It will include works by artists from Greece, Italy, Czech Republic, the United Kingdom, France, New Zealand, Mexico, Japan, Germany and Cyprus.

Some important works in the exhibition have been donated by the Athens Printmaking Centre and from the private lithography collection of Stratis Gounaris.

The curator, Hélène Reeb, writes about the exhibitions:

Contemporary printmaking – new techniques and methods

In addition to traditional printmaking techniques (woodcut & linocut, etching and lithography,) contemporary printmakers are exploring new techniques and methods, including the most well-known, such as screen printing and digital printmaking. These techniques and methods are the result of the advancement of technology and the experimentations of printmakers.

The abundance of technical challenges, in combination with the artists’ personal reflections and the “crushing” of established frameworks and aesthetic movements in Art, makes it increasingly difficult to classify the prints according to their technique. The boundary between printmaking and printed image becomes blurred, as well as that between work of art and industrial product. Above all, the most important elements are authenticity, originality, quality and the active presence of the artist in every phase of the creation of the work.

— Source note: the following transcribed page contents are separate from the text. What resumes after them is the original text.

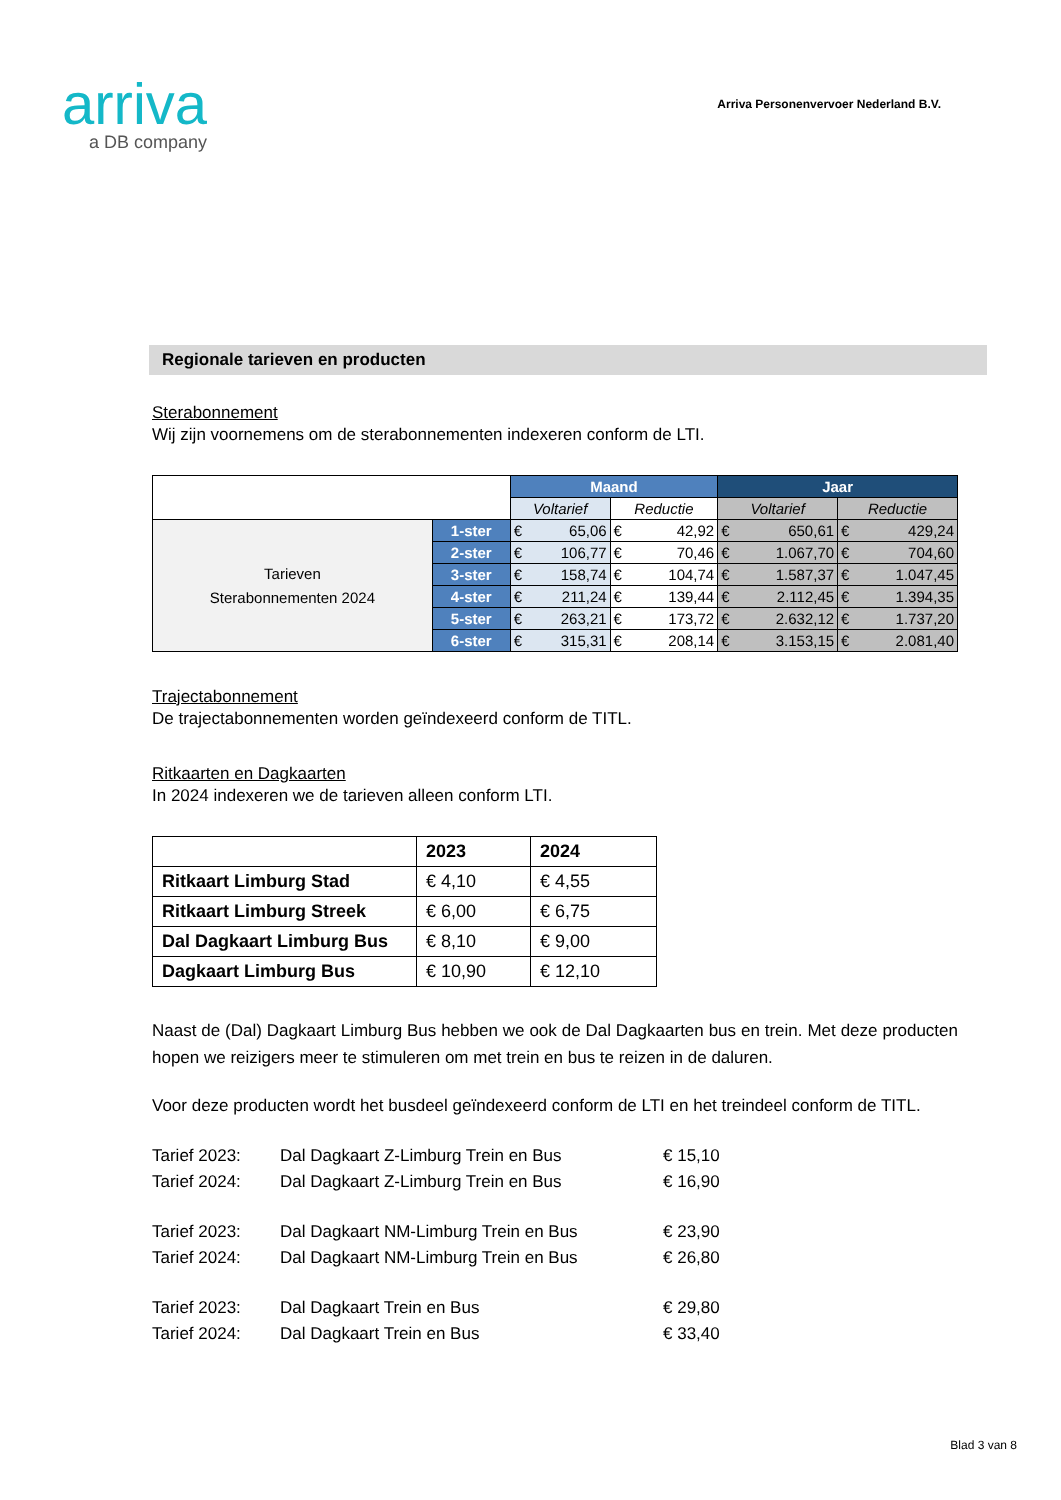arriva
a DB company
Arriva Personenvervoer Nederland B.V.
Regionale tarieven en producten
Sterabonnement
Wij zijn voornemens om de sterabonnementen indexeren conform de LTI.
| | | Maand | | Jaar | |
| --- | --- | --- | --- | --- | --- |
| | | Voltarief | Reductie | Voltarief | Reductie |
| Tarieven Sterabonnementen 2024 | 1-ster | € 65,06 | € 42,92 | € 650,61 | € 429,24 |
| | 2-ster | € 106,77 | € 70,46 | € 1.067,70 | € 704,60 |
| | 3-ster | € 158,74 | € 104,74 | € 1.587,37 | € 1.047,45 |
| | 4-ster | € 211,24 | € 139,44 | € 2.112,45 | € 1.394,35 |
| | 5-ster | € 263,21 | € 173,72 | € 2.632,12 | € 1.737,20 |
| | 6-ster | € 315,31 | € 208,14 | € 3.153,15 | € 2.081,40 |
Trajectabonnement
De trajectabonnementen worden geïndexeerd conform de TITL.
Ritkaarten en Dagkaarten
In 2024 indexeren we de tarieven alleen conform LTI.
| | 2023 | 2024 |
| Ritkaart Limburg Stad | € 4,10 | € 4,55 |
| Ritkaart Limburg Streek | € 6,00 | € 6,75 |
| Dal Dagkaart Limburg Bus | € 8,10 | € 9,00 |
| Dagkaart Limburg Bus | € 10,90 | € 12,10 |
Naast de (Dal) Dagkaart Limburg Bus hebben we ook de Dal Dagkaarten bus en trein. Met deze producten hopen we reizigers meer te stimuleren om met trein en bus te reizen in de daluren.
Voor deze producten wordt het busdeel geïndexeerd conform de LTI en het treindeel conform de TITL.
Tarief 2023: Dal Dagkaart Z-Limburg Trein en Bus € 15,10
Tarief 2024: Dal Dagkaart Z-Limburg Trein en Bus € 16,90
Tarief 2023: Dal Dagkaart NM-Limburg Trein en Bus € 23,90
Tarief 2024: Dal Dagkaart NM-Limburg Trein en Bus € 26,80
Tarief 2023: Dal Dagkaart Trein en Bus € 29,80
Tarief 2024: Dal Dagkaart Trein en Bus € 33,40
Blad 3 van 8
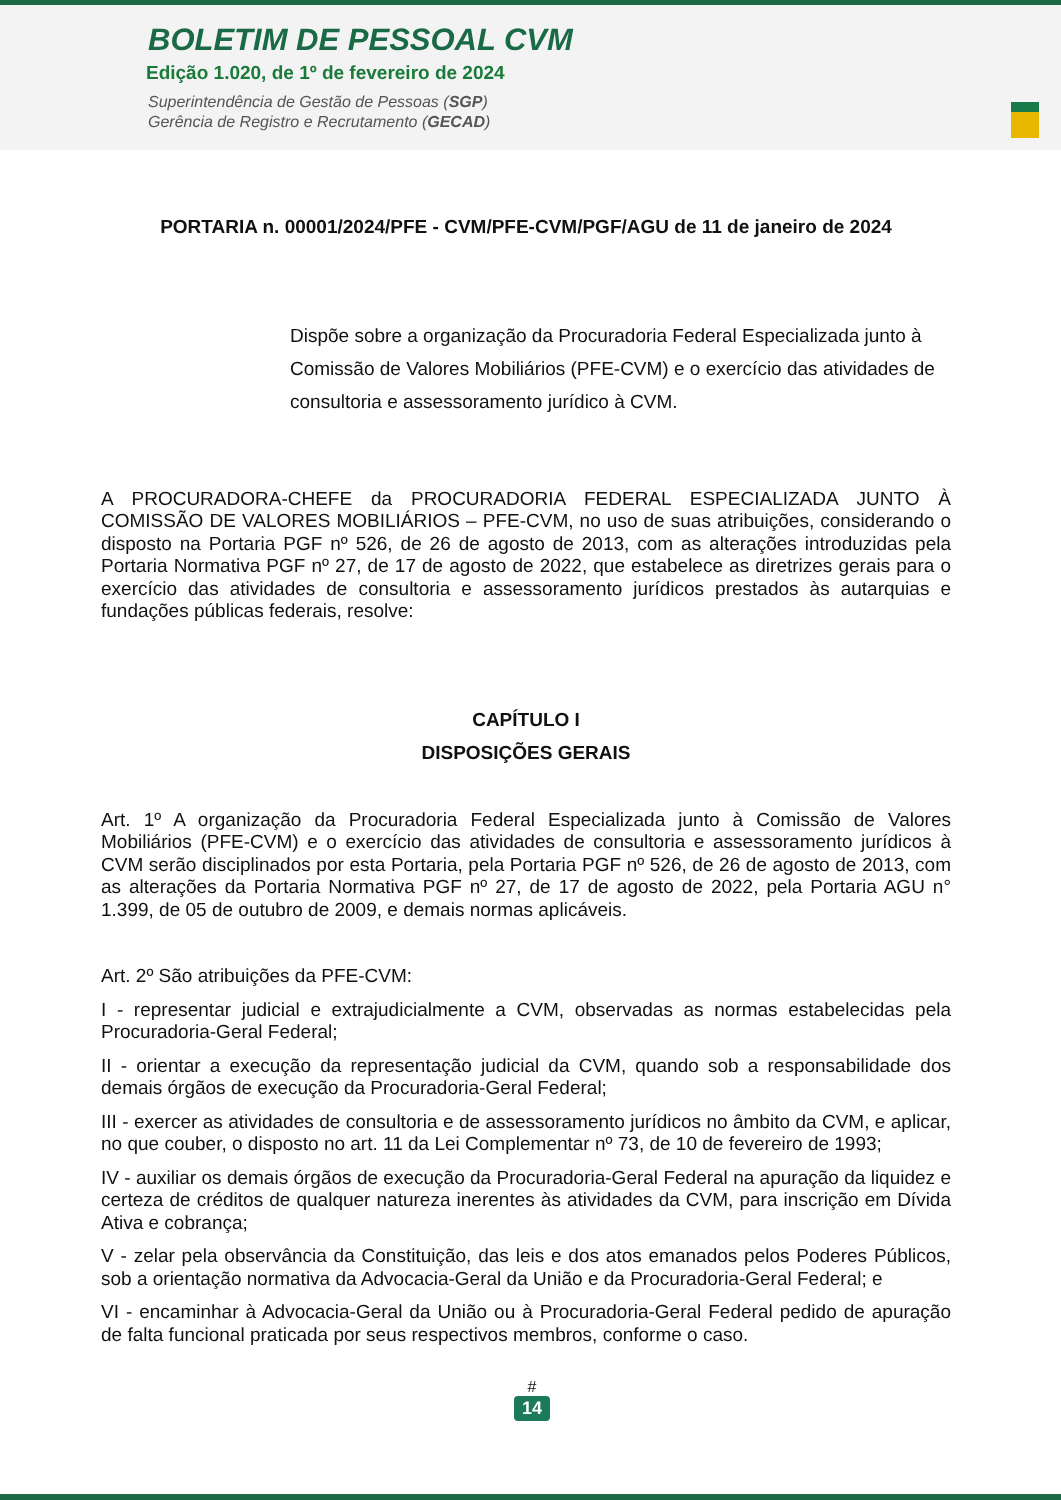BOLETIM DE PESSOAL CVM
Edição 1.020, de 1º de fevereiro de 2024
Superintendência de Gestão de Pessoas (SGP)
Gerência de Registro e Recrutamento (GECAD)
PORTARIA n. 00001/2024/PFE - CVM/PFE-CVM/PGF/AGU de 11 de janeiro de 2024
Dispõe sobre a organização da Procuradoria Federal Especializada junto à Comissão de Valores Mobiliários (PFE-CVM) e o exercício das atividades de consultoria e assessoramento jurídico à CVM.
A PROCURADORA-CHEFE da PROCURADORIA FEDERAL ESPECIALIZADA JUNTO À COMISSÃO DE VALORES MOBILIÁRIOS – PFE-CVM, no uso de suas atribuições, considerando o disposto na Portaria PGF nº 526, de 26 de agosto de 2013, com as alterações introduzidas pela Portaria Normativa PGF nº 27, de 17 de agosto de 2022, que estabelece as diretrizes gerais para o exercício das atividades de consultoria e assessoramento jurídicos prestados às autarquias e fundações públicas federais, resolve:
CAPÍTULO I
DISPOSIÇÕES GERAIS
Art. 1º A organização da Procuradoria Federal Especializada junto à Comissão de Valores Mobiliários (PFE-CVM) e o exercício das atividades de consultoria e assessoramento jurídicos à CVM serão disciplinados por esta Portaria, pela Portaria PGF nº 526, de 26 de agosto de 2013, com as alterações da Portaria Normativa PGF nº 27, de 17 de agosto de 2022, pela Portaria AGU n° 1.399, de 05 de outubro de 2009, e demais normas aplicáveis.
Art. 2º São atribuições da PFE-CVM:
I - representar judicial e extrajudicialmente a CVM, observadas as normas estabelecidas pela Procuradoria-Geral Federal;
II - orientar a execução da representação judicial da CVM, quando sob a responsabilidade dos demais órgãos de execução da Procuradoria-Geral Federal;
III - exercer as atividades de consultoria e de assessoramento jurídicos no âmbito da CVM, e aplicar, no que couber, o disposto no art. 11 da Lei Complementar nº 73, de 10 de fevereiro de 1993;
IV - auxiliar os demais órgãos de execução da Procuradoria-Geral Federal na apuração da liquidez e certeza de créditos de qualquer natureza inerentes às atividades da CVM, para inscrição em Dívida Ativa e cobrança;
V - zelar pela observância da Constituição, das leis e dos atos emanados pelos Poderes Públicos, sob a orientação normativa da Advocacia-Geral da União e da Procuradoria-Geral Federal; e
VI - encaminhar à Advocacia-Geral da União ou à Procuradoria-Geral Federal pedido de apuração de falta funcional praticada por seus respectivos membros, conforme o caso.
#
14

This exhibition embraces the vast field of contemporary printmaking and showcases about forty works that represent general and accessible trends of contemporary printmaking, without focusing on the thematic unity of the work. The prints were selected based on four elements: their technique (traditional techniques with new methods or new techniques, mixed media), the authenticity of the prints, the accessibility of the works to a non-specialized spectator and the variety of content.

The enjoyment, emotion and reflection that each work can offer to the spectator does not cease to exceed the viewer’s questions, so that in each section one can rest in front of at least one print made with a simple, well-known technique. As ever, the most important goal is the dialogue between the artwork and the viewer.